- Start by assigning a tentative distance value to every node in the graph. Set the initial node's distance to 0 and all other nodes' distances to infinity. Keep a set of unvisited nodes.

- In each iteration, select the unvisited node with the smallest tentative distance. Initially, this will be the starting node.

- For the current selected node, visit each of its neighbours (nodes directly connected to it) and calculate their tentative distances from the starting node. The tentative distance is the sum of the distance from the starting node to the current node and the weight of the edge connecting the current node to its neighbour. For your version, you would add a step in here to determine whether or not the node has a left turn. In some cases you will find that the route reaches a termination as you encounter a node with no left turn.
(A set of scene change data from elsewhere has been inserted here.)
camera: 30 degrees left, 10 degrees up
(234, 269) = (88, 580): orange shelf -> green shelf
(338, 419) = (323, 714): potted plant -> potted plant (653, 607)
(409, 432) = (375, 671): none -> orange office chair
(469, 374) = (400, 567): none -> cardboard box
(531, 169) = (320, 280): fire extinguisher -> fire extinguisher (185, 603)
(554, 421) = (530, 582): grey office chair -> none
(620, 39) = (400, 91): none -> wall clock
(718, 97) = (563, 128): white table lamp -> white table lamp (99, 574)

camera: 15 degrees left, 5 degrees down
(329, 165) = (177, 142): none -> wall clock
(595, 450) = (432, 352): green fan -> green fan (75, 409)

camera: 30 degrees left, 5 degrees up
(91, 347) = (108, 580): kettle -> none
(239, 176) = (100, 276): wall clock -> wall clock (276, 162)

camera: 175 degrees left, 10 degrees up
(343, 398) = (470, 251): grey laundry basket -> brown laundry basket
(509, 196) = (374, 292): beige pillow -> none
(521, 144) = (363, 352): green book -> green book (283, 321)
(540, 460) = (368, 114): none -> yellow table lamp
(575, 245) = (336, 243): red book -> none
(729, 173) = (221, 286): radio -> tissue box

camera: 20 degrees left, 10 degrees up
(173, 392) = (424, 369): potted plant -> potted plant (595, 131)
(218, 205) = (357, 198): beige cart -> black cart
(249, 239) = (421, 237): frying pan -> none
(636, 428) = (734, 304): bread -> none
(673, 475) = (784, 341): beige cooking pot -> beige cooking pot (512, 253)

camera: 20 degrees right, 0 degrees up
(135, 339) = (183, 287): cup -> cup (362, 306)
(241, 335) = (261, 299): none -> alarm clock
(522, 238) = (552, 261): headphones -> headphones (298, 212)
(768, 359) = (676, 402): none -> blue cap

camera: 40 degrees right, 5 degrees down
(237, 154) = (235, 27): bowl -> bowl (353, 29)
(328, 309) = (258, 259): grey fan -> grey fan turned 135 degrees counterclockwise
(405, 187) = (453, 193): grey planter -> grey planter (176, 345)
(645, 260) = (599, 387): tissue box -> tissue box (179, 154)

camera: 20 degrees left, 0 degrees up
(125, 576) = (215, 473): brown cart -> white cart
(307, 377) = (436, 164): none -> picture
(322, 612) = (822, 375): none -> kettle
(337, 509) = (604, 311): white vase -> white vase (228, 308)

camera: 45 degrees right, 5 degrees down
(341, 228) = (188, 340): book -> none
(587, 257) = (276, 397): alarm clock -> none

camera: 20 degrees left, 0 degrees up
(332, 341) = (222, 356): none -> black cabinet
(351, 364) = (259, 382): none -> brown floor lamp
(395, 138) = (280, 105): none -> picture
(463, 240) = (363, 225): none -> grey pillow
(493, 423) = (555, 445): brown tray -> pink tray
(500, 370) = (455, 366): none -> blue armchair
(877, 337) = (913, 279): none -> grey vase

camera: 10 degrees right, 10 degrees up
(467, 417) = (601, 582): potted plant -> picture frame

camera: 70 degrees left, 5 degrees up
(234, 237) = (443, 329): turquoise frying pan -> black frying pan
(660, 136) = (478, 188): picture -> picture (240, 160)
- If the newly calculated tentative distance for a node is smaller than its current assigned distance, update the node's distance with the new smaller value. (Note, this is the traditional form of Dijkstra - in your case, I would maintain a collection of all the different node distances, and start removing from them when I encountered routes with no left turns).

- After visiting all neighbours of the current node, mark it as visited, and remove it from the set of unvisited nodes.

- Continue the process by selecting the next unvisited node with the smallest tentative distance, and repeat steps 3 to 5 until all nodes have been visited.

The algorithm terminates when all nodes have been visited, and the shortest distance from the starting node to all other nodes has been determined. At this point, the algorithm will have also computed the shortest path from the starting node to any other node in the graph taking into account your left turn constraint. It is entirely possible that you will not return any possible routes, if there are points where no left turn is possible.